Task set |
- A) Transcribe part of the Dow strategies post, starting at the words "I respect John's" and ending after the words "all I need.".
- B) In the Dow strategies post, who is said to have mathematically demonstrated that the Dow strategies beat the market with less volatility?

Source extract |
My question is, if you don't believe in the DOGS theories because the past performance doesn't prove anything, how do you choose stocks? It seems to me that most any method you might use to determine stocks with gains potential was derived by someone at some point and then tested from past data. If the back-testing indicated good results, you continue to use it. How is this different from DOGS?>>

Well said!

I respect John's arguments from a purely scientific standpoint. I know of no stock picking theory that has infallible predictive value because the vast majority of effort that goes into these analyses is based on history. History does not predict the future, but it sure gives us some good lessons from which we can draw reasonable conclusions about that future. The Dow strategies have been shown to be reliable over time. On a relative basis they have beaten the overall market, and (as Rayvt and others have mathematically demonstrated) they have done so with surprisingly less volatility. For this Fool's lifetime, that's proof enough for this pudding. I don't see the situation changing over the next five to 20 years, and in the marketplace that's all I need.

Suffice it to say John does not believe in the Dow strategies. That's fine. I do. That's fine, too. But while he's eating beans and franks in retirement because he has to, I'll do so because I just like them. <g>

I have said over and over and over: Ya makes your choices and ya lives with the results. And that, folks, is what investing in individual stocks is all about.

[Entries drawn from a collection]
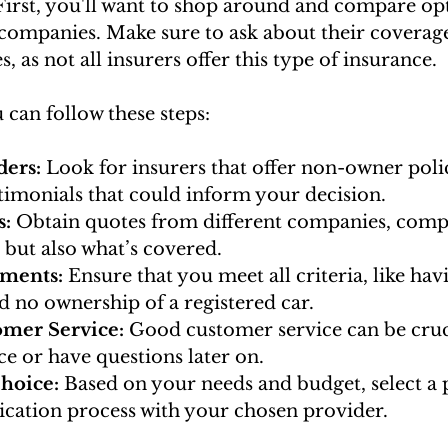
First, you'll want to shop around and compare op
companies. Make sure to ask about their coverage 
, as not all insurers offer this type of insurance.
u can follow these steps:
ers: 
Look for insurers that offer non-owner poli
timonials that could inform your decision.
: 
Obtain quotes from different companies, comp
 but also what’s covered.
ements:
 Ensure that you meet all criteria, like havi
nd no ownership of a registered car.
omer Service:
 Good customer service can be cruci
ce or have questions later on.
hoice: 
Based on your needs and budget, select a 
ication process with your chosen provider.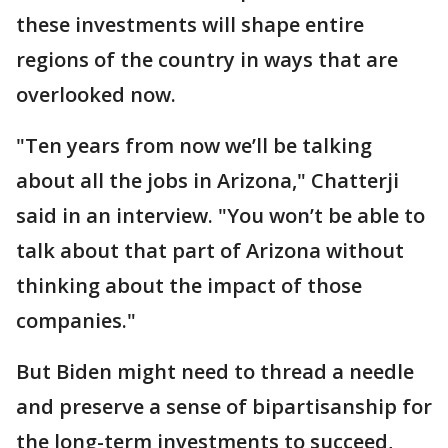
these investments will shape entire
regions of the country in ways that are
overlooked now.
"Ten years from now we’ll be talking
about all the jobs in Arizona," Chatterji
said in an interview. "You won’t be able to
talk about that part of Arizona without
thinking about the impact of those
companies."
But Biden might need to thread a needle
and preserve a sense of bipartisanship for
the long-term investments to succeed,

Solved tasks |
- A)
I respect John's arguments from a purely scientific standpoint. I know of no stock picking theory that has infallible predictive value because the vast majority of effort that goes into these analyses is based on history. History does not predict the future, but it sure gives us some good lessons from which we can draw reasonable conclusions about that future. The Dow strategies have been shown to be reliable over time. On a relative basis they have beaten the overall market, and (as Rayvt and others have mathematically demonstrated) they have done so with surprisingly less volatility. For this Fool's lifetime, that's proof enough for this pudding. I don't see the situation changing over the next five to 20 years, and in the marketplace that's all I need.

- B) Rayvt and others.